GIVEN INFORMATION ->
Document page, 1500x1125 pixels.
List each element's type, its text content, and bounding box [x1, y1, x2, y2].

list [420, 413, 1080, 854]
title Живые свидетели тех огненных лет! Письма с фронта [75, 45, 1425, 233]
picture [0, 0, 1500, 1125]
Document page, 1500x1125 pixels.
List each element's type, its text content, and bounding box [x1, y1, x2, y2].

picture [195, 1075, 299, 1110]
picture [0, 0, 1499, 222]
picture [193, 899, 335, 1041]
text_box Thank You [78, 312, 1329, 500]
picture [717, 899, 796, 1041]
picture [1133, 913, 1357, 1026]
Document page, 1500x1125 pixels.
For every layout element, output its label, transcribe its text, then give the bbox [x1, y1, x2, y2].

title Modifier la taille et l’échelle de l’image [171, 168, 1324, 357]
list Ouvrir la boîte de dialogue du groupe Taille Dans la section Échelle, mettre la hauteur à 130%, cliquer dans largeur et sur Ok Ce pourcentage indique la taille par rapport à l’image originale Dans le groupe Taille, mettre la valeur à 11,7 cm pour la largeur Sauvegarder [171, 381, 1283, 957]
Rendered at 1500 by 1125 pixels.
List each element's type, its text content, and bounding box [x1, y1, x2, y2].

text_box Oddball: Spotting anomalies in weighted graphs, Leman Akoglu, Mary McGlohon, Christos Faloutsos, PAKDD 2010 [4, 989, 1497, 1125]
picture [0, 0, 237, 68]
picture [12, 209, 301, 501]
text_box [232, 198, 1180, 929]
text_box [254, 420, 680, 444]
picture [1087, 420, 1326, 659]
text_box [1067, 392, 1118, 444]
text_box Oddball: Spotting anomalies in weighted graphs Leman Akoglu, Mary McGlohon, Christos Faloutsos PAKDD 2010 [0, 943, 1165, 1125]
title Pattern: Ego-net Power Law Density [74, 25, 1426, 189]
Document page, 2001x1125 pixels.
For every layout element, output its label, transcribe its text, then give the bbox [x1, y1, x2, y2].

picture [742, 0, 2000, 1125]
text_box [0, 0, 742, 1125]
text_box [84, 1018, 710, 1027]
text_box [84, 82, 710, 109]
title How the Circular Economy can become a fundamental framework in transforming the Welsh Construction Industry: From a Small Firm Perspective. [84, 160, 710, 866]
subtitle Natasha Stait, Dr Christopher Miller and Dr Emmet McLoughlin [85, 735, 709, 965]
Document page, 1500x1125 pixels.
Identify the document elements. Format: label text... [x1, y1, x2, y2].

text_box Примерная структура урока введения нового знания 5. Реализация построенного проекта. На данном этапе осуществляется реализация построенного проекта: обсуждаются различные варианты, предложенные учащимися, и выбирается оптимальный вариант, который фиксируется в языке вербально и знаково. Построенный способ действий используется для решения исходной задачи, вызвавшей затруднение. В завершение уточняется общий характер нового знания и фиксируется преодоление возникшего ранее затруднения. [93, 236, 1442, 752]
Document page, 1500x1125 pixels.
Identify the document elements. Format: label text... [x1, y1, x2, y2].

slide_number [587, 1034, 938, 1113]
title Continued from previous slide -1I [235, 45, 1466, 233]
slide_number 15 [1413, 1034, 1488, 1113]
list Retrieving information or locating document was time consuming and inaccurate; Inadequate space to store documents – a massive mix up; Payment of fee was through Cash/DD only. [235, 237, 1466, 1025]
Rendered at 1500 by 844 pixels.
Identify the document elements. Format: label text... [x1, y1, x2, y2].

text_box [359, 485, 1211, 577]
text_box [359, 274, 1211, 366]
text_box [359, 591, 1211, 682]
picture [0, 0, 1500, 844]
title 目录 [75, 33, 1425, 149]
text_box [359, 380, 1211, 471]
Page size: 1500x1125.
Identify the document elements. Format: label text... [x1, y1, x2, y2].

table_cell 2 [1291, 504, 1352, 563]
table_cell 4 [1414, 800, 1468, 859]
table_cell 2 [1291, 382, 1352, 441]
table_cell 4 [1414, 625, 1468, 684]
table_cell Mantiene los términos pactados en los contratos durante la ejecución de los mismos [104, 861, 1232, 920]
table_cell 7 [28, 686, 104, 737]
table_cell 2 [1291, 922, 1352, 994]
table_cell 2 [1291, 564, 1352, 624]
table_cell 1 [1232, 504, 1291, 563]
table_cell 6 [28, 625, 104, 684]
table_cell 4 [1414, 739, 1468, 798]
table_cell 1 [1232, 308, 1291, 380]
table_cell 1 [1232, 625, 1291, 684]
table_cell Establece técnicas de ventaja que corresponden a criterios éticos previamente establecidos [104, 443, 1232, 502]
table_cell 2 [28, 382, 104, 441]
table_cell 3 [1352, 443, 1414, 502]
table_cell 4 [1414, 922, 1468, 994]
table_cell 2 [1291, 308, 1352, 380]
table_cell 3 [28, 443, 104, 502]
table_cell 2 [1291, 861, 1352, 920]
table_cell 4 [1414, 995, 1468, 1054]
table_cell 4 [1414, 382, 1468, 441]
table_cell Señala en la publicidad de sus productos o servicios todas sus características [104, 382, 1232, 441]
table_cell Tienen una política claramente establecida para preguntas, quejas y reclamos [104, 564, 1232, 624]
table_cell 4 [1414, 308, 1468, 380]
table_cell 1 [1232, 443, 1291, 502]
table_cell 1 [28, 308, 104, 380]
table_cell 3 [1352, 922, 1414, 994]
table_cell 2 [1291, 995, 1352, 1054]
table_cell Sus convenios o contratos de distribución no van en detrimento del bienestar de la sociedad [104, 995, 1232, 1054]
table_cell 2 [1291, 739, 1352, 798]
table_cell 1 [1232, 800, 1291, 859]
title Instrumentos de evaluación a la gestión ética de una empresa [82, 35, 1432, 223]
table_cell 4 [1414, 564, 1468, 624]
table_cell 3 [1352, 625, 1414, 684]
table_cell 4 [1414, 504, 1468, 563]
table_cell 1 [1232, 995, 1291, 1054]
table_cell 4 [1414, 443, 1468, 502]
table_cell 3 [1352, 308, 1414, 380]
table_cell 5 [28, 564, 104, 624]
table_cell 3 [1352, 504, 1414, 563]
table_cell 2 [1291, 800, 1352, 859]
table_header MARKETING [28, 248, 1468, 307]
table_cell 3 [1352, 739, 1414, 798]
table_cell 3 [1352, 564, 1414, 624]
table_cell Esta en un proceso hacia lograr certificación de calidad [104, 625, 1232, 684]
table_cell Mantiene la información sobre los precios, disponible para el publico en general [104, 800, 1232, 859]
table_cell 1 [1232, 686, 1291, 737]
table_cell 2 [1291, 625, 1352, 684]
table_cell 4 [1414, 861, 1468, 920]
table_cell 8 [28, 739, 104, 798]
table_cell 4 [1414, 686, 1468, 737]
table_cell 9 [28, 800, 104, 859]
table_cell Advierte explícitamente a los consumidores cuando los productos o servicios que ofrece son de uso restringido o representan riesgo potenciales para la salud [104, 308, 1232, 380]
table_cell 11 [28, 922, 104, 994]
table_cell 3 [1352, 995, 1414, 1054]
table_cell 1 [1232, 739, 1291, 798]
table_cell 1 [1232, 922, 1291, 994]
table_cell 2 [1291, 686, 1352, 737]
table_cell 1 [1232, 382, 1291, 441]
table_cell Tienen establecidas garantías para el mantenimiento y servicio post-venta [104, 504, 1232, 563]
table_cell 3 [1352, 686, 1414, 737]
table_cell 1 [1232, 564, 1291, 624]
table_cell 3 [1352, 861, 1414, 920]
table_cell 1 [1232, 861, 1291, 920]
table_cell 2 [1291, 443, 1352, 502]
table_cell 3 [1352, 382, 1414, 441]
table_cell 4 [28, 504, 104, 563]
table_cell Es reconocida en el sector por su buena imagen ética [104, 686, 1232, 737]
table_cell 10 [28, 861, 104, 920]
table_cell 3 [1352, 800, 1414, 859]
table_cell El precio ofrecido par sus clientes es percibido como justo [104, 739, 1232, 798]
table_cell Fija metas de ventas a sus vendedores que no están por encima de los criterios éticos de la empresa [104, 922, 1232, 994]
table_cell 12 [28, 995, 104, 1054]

WHAT IS REQUIRED -> Each line above that has the word "Rendered" should be copied.

RESPONSE AREA ->
Rendered at 1500 by 1125 pixels.
Rendered at 1500 by 844 pixels.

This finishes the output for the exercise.